Utilizing 2048 x2048 pixel resonant scanning and a 25mm FOV on a large intestinal sample montage, acquiring 25 high-resolution images and merging them in under 2 minutes.
With a full 25mm FOV, up to 8192 x 8192 pixels, and the capability for supravideo frame rates, the AX/AX R allows for spectacular imaging with high resolution, at both low and high magnifications.
The entire range of a whole organism or system biology down to intracellular imaging is achievable on one instrument.
The AX/AX R’s all new DUX-VB detector custom-tunes emission bandwidths to a library of labels and probes, and provides the freedom to fine-tune emission bands to minimize unwanted fluorescence.

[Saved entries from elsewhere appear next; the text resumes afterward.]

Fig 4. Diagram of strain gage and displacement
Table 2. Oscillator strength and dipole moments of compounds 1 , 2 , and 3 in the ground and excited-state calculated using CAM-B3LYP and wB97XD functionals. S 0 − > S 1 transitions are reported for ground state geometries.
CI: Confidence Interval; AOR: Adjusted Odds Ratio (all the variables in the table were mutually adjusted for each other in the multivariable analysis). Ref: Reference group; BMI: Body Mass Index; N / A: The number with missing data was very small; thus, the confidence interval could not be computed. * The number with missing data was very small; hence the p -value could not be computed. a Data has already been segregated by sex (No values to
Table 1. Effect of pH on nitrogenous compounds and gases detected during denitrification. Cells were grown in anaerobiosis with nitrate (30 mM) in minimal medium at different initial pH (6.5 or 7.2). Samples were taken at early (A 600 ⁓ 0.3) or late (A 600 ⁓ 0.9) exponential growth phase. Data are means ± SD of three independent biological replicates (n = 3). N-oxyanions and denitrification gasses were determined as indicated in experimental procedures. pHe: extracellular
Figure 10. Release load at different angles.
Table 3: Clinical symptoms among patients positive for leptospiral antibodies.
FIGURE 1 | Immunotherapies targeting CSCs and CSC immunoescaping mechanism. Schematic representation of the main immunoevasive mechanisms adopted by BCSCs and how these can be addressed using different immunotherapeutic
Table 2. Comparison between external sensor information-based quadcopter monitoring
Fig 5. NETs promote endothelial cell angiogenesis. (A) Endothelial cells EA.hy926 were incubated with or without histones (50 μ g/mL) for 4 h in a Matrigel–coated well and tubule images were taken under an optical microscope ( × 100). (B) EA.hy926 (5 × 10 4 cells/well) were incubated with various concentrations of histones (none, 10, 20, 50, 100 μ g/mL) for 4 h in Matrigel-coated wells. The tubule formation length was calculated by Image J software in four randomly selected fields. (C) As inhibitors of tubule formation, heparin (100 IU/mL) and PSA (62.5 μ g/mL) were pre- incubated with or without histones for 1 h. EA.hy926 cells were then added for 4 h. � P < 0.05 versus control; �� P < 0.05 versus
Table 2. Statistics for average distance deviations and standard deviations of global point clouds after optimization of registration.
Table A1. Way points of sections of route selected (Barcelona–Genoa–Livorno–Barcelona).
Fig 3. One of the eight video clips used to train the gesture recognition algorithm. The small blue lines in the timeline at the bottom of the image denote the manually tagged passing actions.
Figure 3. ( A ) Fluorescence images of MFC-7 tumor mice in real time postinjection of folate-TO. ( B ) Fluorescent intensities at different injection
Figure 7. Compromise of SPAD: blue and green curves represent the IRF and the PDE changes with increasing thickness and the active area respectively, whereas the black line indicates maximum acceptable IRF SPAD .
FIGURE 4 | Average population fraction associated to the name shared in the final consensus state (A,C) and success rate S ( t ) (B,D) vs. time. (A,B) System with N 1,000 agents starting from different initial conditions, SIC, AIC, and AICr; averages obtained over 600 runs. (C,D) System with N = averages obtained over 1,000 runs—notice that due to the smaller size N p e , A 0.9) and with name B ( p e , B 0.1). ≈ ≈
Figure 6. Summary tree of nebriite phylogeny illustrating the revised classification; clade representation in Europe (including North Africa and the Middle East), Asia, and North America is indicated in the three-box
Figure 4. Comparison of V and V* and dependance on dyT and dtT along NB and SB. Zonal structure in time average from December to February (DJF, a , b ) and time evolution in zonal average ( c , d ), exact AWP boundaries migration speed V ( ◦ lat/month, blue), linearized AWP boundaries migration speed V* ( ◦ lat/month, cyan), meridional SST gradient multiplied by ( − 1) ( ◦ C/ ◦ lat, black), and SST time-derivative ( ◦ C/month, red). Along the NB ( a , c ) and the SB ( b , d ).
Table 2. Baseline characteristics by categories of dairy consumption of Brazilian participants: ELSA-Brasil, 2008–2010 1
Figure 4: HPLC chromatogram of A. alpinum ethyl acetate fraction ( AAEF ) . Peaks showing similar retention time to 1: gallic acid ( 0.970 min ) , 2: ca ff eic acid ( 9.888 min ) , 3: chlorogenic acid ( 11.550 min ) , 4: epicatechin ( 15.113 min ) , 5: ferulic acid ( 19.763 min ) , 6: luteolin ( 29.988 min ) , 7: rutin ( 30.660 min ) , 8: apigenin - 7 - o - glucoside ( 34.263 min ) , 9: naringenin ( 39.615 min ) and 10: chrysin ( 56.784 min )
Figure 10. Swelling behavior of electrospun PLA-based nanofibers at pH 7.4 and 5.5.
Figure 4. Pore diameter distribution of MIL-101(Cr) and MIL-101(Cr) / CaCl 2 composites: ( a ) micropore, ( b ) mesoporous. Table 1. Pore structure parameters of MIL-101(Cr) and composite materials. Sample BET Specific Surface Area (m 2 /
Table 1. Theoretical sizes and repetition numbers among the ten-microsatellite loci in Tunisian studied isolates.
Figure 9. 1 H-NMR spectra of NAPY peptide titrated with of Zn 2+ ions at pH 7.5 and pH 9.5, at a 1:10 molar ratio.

Simply select the number of labels in your specimen and their catalog names. Alternatively, you can define the desired emission ranges, or even simply the emission color: the AX/AX R and NIS-Elements software does the rest, including optimizing the dichroic mirror and laser excitation choices best suited for imaging. Or, acquire hyperspectral images in up to 66 emission channels for unmixing.
Optionally, the AX/AX R’s base DUX-ST detector allows up to 12 discreet bandpasses of emission, upgradable to 18.
And all detector systems can be customized with high sensitivity and low noise GaAsP or Multi-alkali PMT detectors to provide the best detector for sensitivity and wavelength response requirements as well as budgets.
Nikon provides a broad range of high-NA objectives with unrivaled optical quality to redefine the boundaries of confocal imaging. Options include silicone oil immersion objectives for thick live cell imaging, large-FOV low-magnification objectives and easy-to-use dry objectives. Chromatic aberrations are corrected from ultraviolet to near infrared range, enabling excellent multicolor imaging.
Maximum intensity projection of Z stack images, color-coded by depth, of vascular development in embryonic zebrafish acquired with a 10X 0.45 NA Plan Apo Lambda S objective using 1024x2048 pixel resonant scanning. Courtesy of Erika Driekorn and Dr. Beth Roman, Department of Human Genetics, University of Pittsburgh Graduate School of Public Health.
Water Immersion Dispenser
A software-controlled, automatic water dispenser enables long-term time-lapse imaging using refractive-index matching water immersion objectives in any environment, including incubation.
Automatic Correction Collar
Moves the objective correction collar to the optimum position for best resolution both remotely and by software control. Motorized collars allow users to adjust the correction collar without disturbing the specimen position, even in incubated enclosures or environmental chambers.
Ti2-LAPP Modular Illumination System
The Ti2-E microscope supports up to 5 episcopic illumination sources, which can be used in tandem with AX/AX R confocal imaging: total internal reflection fluorescence (TIRF), point, raster or field stimulation devices, and fluorescence light sources can all be integrated onto the same microscope stand, and used in the same experiments.
Total Internal Reflection Fluorescence (TIRF)
The incident angle of a laser and corresponding penetration depth of the evanescent field can be controlled via NIS-Elements software. When multiple TIRF modules are mounted, the penetration depth can be independently set for each wavelength.
Photostimulation: Point and Raster Scanner
The XY galvano scanning unit can stimulate the desired area of a sample using laser point scanning. It allows simultaneous photostimulation and confocal imaging.
Photostimulation: Digital Micromirror Device (DMD)
The DMD module enables photoactivation of user-specified patterns rather than photoactivation of a single spot. This allows stimulation of multiple points and tracking of their behavior. The DMD module can be used with either laser illumination or less phototoxic LED illumination.